From the June ACP Observer, copyright © 2007 by the American College of Physicians.

By Brett Baker

The Physicians Quality Reporting Initiative (PQRI), starting July 1, marks the official arrival of Medicare pay-for-reporting. The program enables physicians to receive a bonus payment for successfully reporting on quality measures for services furnished to beneficiaries over the course of the six-month period ending Dec. 31.

The legislation that established the PQRI provides an expectation that the program will continue in some form in 2008, although the law fails to specifically fund a 2008 program. While there is uncertainty surrounding whether Congress will continue to fund the program in 2008, ACP encourages internists to participate now because it will prepare practices for future reporting. College resources should ease your participation—enabling you to collect a 2007 bonus and make the investment that will prepare you for future reporting.

When deciding whether and how to participate in the PQRI program, consider insight from ACP member colleagues. ACP has received comments from members who practice in a variety of settings about their PQRI-related plans. Here’s some of what ACP has heard so far:

  • A small gastroenterology practice is planning to focus on reporting GERD quality measures and using a template with the measures and reporting codes that enable the physician to instruct the billing staff;
  • An academic practice with an electronic health record (EHR) is setting up its system so that it automatically prints relevant information pertaining to its selected quality measures, e.g. a test result, and the quality measure code to report it, to be used by the billing staff; and
  • A member who works for an EHR vendor is working diligently to program the product to alert the physician user of eligible patients/encounters and prompt him or her to send the quality measure code to the billing system.
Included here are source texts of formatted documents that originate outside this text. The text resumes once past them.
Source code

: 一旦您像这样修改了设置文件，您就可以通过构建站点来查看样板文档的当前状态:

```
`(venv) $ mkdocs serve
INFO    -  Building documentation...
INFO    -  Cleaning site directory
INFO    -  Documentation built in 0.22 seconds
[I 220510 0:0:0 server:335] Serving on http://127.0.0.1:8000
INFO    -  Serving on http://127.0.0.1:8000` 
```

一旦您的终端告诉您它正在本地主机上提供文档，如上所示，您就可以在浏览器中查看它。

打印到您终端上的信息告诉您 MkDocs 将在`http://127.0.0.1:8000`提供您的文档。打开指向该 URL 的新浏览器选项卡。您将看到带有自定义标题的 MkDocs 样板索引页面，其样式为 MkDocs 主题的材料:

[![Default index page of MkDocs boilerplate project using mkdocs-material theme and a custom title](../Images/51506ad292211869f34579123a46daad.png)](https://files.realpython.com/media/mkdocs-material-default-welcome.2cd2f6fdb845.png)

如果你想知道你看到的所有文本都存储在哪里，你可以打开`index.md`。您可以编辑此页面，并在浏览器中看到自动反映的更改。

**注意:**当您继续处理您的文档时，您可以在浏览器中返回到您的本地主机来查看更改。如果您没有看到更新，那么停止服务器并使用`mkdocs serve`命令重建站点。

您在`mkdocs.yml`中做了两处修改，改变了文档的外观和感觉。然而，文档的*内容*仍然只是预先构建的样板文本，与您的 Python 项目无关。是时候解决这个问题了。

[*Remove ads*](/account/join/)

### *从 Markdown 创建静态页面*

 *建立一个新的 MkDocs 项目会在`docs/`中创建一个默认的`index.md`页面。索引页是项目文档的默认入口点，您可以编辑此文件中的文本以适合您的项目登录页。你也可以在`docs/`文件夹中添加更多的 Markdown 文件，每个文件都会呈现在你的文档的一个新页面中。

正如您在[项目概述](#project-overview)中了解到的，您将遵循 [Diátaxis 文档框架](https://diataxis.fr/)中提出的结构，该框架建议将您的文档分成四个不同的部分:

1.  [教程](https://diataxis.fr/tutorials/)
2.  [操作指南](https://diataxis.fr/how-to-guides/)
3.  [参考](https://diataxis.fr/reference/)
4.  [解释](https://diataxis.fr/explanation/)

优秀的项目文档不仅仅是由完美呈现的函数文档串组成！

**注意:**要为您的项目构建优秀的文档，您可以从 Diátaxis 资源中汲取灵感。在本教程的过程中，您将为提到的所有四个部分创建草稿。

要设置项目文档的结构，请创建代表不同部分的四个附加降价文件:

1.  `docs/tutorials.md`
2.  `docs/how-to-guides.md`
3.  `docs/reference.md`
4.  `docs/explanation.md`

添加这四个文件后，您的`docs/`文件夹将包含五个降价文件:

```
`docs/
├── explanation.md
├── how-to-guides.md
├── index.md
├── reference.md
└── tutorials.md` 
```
ACP intends to monitor how participation varies and the extent to which successful reporting varies by practice setting.

ACP understands the importance of ensuring that members are prepared when the PQRI program starts on July 1 and that they are able to participate with minimal burden throughout the reporting period. To respond to these needs, ACP has developed the following information and tools to provide guidance:

  • a checklist that identifies the steps a physician needs to take to participate in the PQRI and a “how-to” document that provides more detailed participation guidance,
  • a list of the subset of the 74 quality measures most relevant to internists,
  • a flow sheet document/template that the physician can use at the time of the reportable encounter/event that alerts the billing staff when to report quality measures and which specific codes to report on the claim form,
  • assistance in identify the beneficiaries for which a physician would report the quality measures he or she selects to report on,
  • coding assistance tools, and
  • access to Physicians’ Information and Education Resource (PIER) clinical content for PQRI quality measures most relevant to internists.

Look for assistance tools and updates on ACP's Web site.

Your reporting experience this year and the ACP experience in working with CMS will help determine how Medicare pay-for-reporting will influence medical practice and patient experiences. ACP intends to use this collective experience not only to shape future pay-for-reporting/pay-for-performance initiatives but to guide the College’s broader effort to reform our healthcare payment system and create incentives for patient-centered care.

Despite the challenges in reporting for the last half of 2007 and the uncertainty surrounding a 2008 program, ACP encourages internists to participate in the PQRI as the experience is likely to be beneficial regardless of future changes.

Brett Baker is director of Regulatory and Insurer Affairs in ACP's Washington, D.C. office.